As regular readers will know, it has taken a long time to get to this point: from initial approval by the European Parliament to include maritime transport’s emissions in the EU ETS (and the public consultation phase) in 2020, to the European Commission’s initial proposal in July 2021 (as part of the EU’s broader ‘Fit for 55’ package of legislation), to the subsequent rounds of amendments proposed by the European Parliament. Over this legislative process, certain themes have remained consistent, whilst others have either been modified or dropped.

With the legislative framework now in final form, HFW has prepared a factsheet which analyses the key features of the EU ETS, along with the potential implications and challenges facing the maritime transport sector.

At the outset, however, it is important to emphasise that the amended ETS Directive and MRV Regulation do not provide all the answers regarding the operation of the EU ETS for maritime transport and continued vigilance is required.

  1. Whilst the legislation has been finalised, there still remain important steps which the European Commission needs to take in order for the EU ETS to work in practice. Primarily, this involves identifying which ‘shipping companies’ are to be responsible for overall compliance with the EU ETS and the neighbouring (non-EU) container transhipment ports which will be excluded from the definition of ‘port of call’.
  2. Careful consideration also needs to be given to how amendments to the MRV Regulation will apply in practice to the monitoring, reporting and verification of aggregate emissions on a vessel and shipping company basis. This will, by extension, impact EU ETS liability.
  3. It must also be borne in mind that whilst many of the challenges thrown up by the EU ETS will centre on the allocation of risk and responsibility between parties to physical transport contracts, it could also have a significant impact on ship managers. Careful consideration and review of ship management agreements will likely be required.

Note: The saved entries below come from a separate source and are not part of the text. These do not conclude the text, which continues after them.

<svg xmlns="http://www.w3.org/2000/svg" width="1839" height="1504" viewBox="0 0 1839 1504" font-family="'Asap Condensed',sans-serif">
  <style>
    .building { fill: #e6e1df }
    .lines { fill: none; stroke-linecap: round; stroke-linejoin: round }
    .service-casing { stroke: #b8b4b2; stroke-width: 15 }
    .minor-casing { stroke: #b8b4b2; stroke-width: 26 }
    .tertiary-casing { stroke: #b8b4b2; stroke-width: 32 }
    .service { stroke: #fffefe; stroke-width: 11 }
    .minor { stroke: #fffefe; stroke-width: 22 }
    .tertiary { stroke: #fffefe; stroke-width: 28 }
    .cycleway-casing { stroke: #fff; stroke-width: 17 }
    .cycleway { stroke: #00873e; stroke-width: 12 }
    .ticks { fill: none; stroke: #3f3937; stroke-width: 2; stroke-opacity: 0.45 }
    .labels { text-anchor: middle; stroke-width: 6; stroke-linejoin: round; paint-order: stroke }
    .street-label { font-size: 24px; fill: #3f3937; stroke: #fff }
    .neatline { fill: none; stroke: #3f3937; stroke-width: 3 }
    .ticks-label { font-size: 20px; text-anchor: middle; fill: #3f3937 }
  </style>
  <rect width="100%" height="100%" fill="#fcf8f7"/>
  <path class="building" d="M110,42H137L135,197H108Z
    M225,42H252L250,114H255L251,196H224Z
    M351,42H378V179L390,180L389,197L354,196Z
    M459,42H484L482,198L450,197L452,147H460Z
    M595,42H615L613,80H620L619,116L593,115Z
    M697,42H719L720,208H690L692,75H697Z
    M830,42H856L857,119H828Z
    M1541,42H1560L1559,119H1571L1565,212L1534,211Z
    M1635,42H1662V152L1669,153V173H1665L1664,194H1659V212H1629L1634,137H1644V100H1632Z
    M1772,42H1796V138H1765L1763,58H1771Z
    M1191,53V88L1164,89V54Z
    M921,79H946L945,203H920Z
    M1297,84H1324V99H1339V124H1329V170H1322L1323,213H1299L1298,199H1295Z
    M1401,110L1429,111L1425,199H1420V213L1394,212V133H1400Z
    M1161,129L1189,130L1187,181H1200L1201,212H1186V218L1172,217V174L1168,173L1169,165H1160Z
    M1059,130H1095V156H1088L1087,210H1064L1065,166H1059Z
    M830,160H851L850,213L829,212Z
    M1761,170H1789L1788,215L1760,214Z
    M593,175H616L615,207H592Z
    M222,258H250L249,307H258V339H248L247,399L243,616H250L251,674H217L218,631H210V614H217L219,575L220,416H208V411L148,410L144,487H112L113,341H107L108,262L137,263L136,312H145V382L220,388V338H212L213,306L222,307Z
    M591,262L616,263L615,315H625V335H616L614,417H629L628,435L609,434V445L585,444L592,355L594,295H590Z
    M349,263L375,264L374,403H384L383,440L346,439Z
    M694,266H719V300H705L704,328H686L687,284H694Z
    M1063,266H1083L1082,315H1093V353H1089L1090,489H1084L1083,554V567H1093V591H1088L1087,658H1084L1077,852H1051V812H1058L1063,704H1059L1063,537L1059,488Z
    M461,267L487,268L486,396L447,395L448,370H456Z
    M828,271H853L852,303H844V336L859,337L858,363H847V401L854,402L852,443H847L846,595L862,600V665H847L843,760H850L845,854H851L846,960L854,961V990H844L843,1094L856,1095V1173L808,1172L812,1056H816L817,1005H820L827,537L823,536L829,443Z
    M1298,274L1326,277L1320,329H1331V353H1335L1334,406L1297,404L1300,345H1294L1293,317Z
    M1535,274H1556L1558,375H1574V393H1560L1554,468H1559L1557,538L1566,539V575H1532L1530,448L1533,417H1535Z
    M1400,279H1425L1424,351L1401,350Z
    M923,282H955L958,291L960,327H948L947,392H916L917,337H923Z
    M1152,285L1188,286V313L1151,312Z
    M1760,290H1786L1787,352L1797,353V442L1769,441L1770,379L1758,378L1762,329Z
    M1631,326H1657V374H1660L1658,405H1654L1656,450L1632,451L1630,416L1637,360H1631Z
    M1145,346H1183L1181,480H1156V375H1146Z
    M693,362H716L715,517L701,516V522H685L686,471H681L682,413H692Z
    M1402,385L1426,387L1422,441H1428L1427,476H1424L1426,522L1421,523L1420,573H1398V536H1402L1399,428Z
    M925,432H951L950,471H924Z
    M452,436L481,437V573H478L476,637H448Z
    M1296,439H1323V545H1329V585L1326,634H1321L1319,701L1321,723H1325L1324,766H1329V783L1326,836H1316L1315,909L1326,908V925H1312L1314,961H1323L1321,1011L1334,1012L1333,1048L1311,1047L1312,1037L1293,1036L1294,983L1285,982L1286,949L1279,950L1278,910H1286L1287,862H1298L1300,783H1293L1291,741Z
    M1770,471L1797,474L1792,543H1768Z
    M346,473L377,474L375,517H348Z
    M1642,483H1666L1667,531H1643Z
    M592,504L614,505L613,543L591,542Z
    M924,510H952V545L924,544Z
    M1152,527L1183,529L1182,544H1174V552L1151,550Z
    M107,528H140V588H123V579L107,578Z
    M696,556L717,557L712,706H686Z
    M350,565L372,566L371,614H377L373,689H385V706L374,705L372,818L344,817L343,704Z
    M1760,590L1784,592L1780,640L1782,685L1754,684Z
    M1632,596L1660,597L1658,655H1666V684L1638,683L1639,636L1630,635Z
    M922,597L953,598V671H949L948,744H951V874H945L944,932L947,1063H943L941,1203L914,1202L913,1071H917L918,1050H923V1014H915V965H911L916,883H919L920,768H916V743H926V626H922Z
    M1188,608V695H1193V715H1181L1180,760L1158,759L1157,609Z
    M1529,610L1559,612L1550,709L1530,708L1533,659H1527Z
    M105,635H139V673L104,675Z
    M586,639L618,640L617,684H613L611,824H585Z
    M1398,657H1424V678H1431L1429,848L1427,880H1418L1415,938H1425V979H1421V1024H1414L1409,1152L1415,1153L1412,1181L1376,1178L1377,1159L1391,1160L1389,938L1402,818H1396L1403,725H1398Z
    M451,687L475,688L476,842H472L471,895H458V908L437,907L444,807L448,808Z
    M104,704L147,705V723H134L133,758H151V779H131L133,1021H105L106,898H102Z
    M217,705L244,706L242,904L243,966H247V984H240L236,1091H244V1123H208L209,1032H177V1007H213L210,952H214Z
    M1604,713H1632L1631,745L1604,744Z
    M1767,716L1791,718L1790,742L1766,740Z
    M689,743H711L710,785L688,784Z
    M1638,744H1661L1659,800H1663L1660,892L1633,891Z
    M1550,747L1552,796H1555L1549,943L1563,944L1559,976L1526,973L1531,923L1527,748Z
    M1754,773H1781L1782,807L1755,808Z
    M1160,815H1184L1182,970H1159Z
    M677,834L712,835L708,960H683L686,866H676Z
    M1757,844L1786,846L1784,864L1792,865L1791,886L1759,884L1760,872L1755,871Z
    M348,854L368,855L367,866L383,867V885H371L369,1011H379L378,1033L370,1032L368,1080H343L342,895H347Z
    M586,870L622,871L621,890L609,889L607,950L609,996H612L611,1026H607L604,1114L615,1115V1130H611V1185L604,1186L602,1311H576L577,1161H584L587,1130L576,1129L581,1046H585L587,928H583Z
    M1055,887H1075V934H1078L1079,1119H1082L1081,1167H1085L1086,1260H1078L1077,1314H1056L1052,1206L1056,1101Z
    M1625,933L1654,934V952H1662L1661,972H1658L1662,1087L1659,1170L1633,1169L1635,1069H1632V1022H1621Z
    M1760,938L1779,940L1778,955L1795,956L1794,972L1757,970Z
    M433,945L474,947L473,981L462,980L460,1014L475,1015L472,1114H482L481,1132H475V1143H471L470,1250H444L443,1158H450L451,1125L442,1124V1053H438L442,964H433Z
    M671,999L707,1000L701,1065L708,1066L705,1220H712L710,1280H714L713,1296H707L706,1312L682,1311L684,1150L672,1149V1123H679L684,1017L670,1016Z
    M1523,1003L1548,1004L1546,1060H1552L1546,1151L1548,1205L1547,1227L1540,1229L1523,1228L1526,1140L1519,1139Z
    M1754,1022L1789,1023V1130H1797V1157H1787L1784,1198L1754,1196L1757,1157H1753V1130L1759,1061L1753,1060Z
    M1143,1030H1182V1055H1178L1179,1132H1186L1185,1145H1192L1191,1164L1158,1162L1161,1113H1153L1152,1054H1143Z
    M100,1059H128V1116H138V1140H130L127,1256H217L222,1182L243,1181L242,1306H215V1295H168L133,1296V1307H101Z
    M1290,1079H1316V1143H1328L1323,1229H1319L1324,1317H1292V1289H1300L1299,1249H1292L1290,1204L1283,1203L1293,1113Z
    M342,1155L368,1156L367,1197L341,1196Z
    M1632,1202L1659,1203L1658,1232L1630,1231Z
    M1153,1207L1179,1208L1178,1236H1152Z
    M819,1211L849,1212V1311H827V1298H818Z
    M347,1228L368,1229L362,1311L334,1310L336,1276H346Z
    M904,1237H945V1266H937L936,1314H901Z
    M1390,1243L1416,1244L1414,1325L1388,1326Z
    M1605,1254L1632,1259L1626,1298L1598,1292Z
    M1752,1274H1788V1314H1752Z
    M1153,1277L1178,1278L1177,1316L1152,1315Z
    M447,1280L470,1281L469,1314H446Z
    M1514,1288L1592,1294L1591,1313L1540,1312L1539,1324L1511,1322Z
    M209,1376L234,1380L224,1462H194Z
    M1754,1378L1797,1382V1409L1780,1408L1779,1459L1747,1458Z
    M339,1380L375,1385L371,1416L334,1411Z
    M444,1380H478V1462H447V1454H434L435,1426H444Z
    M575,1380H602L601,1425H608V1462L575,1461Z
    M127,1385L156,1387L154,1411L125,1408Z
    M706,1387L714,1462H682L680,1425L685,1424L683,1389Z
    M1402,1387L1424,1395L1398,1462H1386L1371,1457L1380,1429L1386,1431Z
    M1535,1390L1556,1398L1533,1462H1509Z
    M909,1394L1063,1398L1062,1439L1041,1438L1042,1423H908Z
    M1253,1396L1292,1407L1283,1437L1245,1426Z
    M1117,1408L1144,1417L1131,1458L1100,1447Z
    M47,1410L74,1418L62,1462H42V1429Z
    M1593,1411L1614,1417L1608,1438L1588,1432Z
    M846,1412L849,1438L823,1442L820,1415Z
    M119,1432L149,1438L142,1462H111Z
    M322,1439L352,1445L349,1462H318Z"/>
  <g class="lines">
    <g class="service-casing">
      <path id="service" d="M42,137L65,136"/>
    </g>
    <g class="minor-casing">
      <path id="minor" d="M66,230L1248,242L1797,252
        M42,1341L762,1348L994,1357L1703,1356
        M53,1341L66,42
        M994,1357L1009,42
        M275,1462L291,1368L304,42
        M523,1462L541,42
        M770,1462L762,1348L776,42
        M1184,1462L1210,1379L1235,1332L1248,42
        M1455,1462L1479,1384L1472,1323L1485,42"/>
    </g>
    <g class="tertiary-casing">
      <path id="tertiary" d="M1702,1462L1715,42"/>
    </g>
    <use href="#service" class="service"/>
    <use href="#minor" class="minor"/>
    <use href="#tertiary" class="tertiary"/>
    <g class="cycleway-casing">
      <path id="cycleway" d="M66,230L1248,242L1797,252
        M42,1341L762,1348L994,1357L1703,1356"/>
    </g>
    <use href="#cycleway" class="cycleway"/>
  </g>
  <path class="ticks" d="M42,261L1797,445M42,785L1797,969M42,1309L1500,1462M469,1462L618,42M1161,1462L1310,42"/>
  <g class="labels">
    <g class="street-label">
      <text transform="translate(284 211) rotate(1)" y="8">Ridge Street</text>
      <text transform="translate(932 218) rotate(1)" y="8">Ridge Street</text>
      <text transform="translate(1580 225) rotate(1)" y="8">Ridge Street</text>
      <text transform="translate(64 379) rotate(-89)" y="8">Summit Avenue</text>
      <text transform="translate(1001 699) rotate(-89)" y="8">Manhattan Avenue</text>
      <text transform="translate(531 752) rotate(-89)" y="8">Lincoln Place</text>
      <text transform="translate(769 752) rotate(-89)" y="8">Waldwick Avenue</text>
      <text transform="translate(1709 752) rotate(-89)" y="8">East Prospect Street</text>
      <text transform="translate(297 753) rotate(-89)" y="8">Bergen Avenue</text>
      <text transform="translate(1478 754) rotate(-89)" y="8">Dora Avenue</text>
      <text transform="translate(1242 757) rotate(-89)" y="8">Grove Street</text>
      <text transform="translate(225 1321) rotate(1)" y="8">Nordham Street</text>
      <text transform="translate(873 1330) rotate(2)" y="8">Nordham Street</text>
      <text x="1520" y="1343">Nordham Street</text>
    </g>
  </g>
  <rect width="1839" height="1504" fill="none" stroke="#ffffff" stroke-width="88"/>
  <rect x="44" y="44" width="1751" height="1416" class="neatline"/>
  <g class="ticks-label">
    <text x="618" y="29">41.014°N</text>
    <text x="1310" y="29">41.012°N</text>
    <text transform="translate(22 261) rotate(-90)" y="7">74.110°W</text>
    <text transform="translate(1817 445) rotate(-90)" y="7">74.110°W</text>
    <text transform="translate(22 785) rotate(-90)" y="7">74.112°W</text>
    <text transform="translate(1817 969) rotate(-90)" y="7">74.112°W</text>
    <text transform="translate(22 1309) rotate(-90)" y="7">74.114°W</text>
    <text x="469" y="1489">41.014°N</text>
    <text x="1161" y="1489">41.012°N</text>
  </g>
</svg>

Parties should also remain mindful of the separate FuelEU Maritime initiative, recently agreed between the European Commission and European Parliament. Whilst the final draft legislation is awaited, it is understood that FuelEU Maritime will require vessels above 5,000 GT (with exceptions) to gradually reduce the GHG intensity of the energy used on board (measured via reported fuel consumption and fuel emission factors on a well-to-wake basis), compared to a 2020 baseline.  The measures, subject to formal approval (anticipated later this year), are expected to apply from 2025, and could potentially have significant commercial and contractual implications for maritime transport across the board, including for fuel suppliers and port operators. Quite simply, watch this space.